Lucus’s eyes widened, and he spoke out of the corner of his mouth. “They are unseelie. I had thought their existence was nothing but legend.”
“I have no idea what you mean.”
“Unseelie are the dark fae. If the tales are true, they enjoy the parts of life that seelie fae such as myself, mages, humans, and even vampires fear. Pain. Betrayal. Twisted games of chance.”
“Fantastic. This sounds like a real picnic we’re in for here.”
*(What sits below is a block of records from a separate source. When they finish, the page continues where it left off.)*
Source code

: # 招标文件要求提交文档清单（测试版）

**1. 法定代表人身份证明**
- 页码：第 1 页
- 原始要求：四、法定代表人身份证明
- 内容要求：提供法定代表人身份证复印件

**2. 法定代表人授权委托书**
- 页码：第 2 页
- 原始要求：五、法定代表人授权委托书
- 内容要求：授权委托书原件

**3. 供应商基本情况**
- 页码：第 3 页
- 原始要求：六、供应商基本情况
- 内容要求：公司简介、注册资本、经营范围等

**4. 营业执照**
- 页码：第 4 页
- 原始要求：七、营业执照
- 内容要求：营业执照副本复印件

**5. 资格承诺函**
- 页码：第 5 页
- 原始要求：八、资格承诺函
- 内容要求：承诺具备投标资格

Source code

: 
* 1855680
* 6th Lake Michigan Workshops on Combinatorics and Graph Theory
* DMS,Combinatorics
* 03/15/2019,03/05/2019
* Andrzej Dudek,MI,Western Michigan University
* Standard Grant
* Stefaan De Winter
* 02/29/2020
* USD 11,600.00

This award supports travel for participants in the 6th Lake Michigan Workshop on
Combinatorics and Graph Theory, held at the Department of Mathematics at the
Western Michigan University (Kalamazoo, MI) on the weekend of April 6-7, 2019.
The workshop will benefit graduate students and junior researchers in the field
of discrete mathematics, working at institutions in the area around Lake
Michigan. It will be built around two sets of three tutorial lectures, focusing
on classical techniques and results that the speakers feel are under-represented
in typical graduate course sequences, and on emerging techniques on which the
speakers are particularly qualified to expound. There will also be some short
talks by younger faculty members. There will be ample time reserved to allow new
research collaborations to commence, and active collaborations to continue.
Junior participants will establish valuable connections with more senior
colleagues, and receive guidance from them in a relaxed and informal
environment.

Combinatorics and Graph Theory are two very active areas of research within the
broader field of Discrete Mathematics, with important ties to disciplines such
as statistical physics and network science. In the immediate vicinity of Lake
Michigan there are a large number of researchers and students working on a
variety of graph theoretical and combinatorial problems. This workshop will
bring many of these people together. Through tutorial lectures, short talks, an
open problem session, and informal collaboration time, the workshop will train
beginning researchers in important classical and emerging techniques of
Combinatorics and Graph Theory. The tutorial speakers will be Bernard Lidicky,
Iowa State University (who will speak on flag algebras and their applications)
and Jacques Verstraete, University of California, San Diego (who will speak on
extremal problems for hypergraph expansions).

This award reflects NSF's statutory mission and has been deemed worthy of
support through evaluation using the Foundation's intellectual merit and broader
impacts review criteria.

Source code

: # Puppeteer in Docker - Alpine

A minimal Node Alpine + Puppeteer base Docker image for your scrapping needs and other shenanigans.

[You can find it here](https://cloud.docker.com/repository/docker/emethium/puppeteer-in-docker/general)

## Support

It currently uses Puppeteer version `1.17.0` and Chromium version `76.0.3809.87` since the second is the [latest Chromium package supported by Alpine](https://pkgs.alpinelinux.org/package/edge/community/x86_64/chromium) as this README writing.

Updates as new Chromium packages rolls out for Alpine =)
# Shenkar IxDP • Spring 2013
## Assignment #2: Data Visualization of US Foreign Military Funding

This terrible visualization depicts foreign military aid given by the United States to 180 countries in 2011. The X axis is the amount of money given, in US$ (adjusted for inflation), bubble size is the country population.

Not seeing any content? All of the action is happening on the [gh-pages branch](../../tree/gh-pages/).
Lucus’s breath shuddered out of him, and he pressed his lips into a line. He didn’t look thrilled about this unseelie thing either. “The fact that their guards are unseelie means all of them are unseelie. We have entered into the world of the dark fae.”
I sighed.
Beyond a campfire and a few piles of seasoned wood, two structures formed out of living trees stood, unearthly and eerie. Roots had risen from the ground like giant hands, fingers arched over the brush to create what looked like prison cells. A woman in a dull red gown emerged from the first structure and paused, seeing us.
She wiped a clod of mud from her cheek and eyed the guards warily. “What is this?” Her accent was different from the fae—French, perhaps—and when she met my eyes, a zing went through me like I recognized her even though I’d never seen her long nose or square jaw before in my life. Dropping the bag she’d been toting, she walked over.